I suppose that we have all felt the terror of it—all of us, at least, who have temporal hopes, fears, and aspirations beyond the day. The brightness of it mocks, and the warmth of it burns us, and the glory of it irradiates each one but ourselves. We lose sight of the fact, that all these sensations are born of our own sense of defeat, perhaps—or of dyspepsia, or disappointment—therefore we do not look further back for causes, and discern that each one of these things is probably the offspring of incompetence, unworthiness, or—more likely still—of a weakness of will, a faltering of purpose which prevented our grasping and retaining firmly that which we desired to have. All things come to him who knows how to wait. All things are to be had by him who knows how to take.

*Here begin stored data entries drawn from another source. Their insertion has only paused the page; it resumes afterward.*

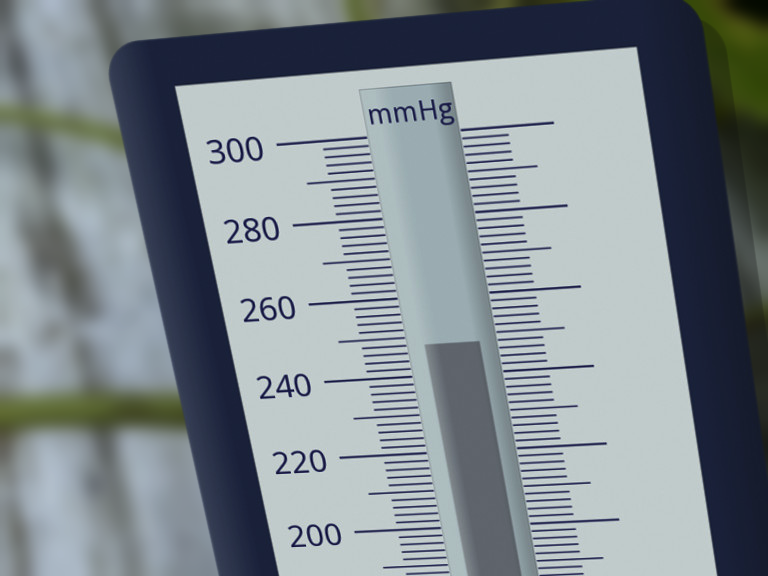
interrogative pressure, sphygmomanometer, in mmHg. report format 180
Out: 248
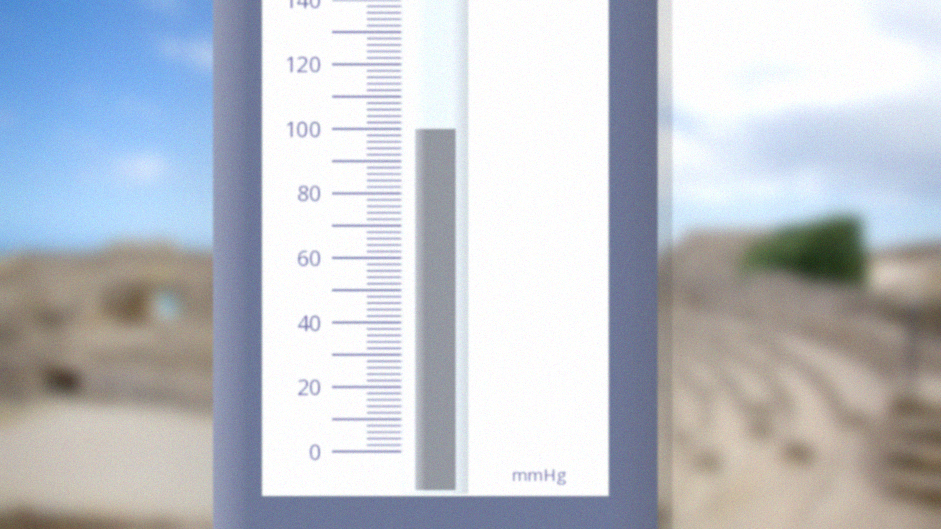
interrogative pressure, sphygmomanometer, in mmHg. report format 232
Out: 100
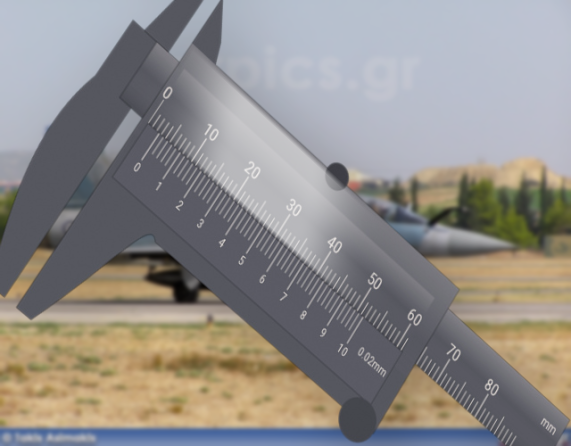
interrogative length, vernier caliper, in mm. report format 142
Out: 2.6
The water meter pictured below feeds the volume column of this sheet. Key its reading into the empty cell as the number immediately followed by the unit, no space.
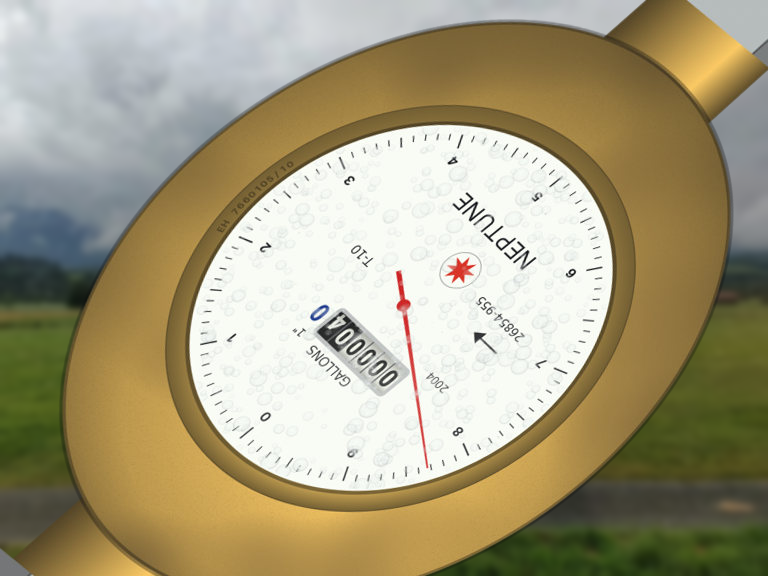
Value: 38.3gal
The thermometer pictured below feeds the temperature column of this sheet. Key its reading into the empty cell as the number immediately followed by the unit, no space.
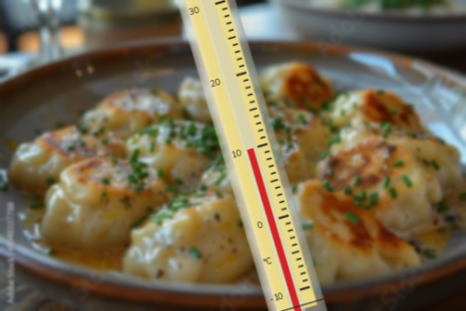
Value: 10°C
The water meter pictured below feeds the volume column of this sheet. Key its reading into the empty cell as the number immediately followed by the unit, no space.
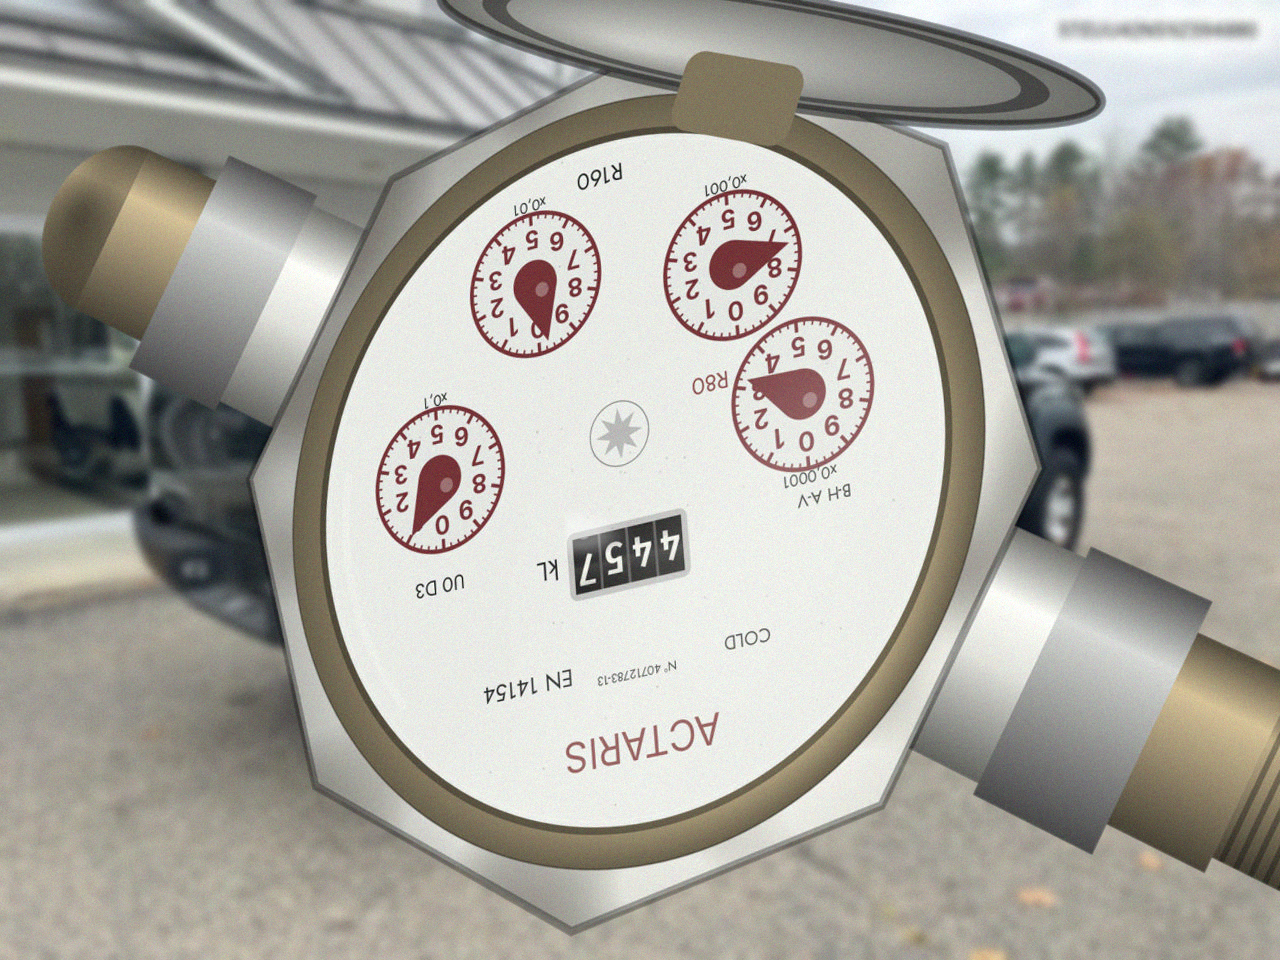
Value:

Here it doesn’t appear in quotation marks, nor is there any reference to it being an old saw or well-known saying. That doesn’t mean it wasn’t—the whole passage reeks with cliché, and this could well be one of them. But if I weren’t specifically looking for those particular words, there is nothing about them that would make me think Annie Cudlip was quoting anybody else. All of which makes me wonder—is this the spring from which the trite river flows?

In any case, the many references to the saying in the 1870s and thereafter, and the complete absence of references before this make me wonder. Is it an old saying—or simply a passage from a novel that passed into proverb?

It is sometimes cited as a French proverb (Tout vient à qui sait attendre) as for example in this 1875 Punch cartoon. The French phrase is the title of the “Violet Fane” poem as well. Is there any evidence for a French connection?

Well, yes, there is. François Rabelais in his classic Fourth Book of Pantagruel (chapter XLVIII) has it in the form “Tout vient à poinct à qui peult attendre” meaning (more or less) everything comes to him who is able to wait. As the book was published in 1552 the saying clearly antedates Lincoln by some three centuries. At least in French.

I’m still dubious. Nobody cites any evidence to show that the saying circulated in English in Lincoln’s time—which is not the same thing as saying that no evidence exists. In any case there is no particular reason to suppose that Lincoln is responsible for the nineteenth-century twist on the saying, or for the twenty-first century take either. And I personally doubt that he ever said the original, either, though it’s not beyond the bounds of possibility.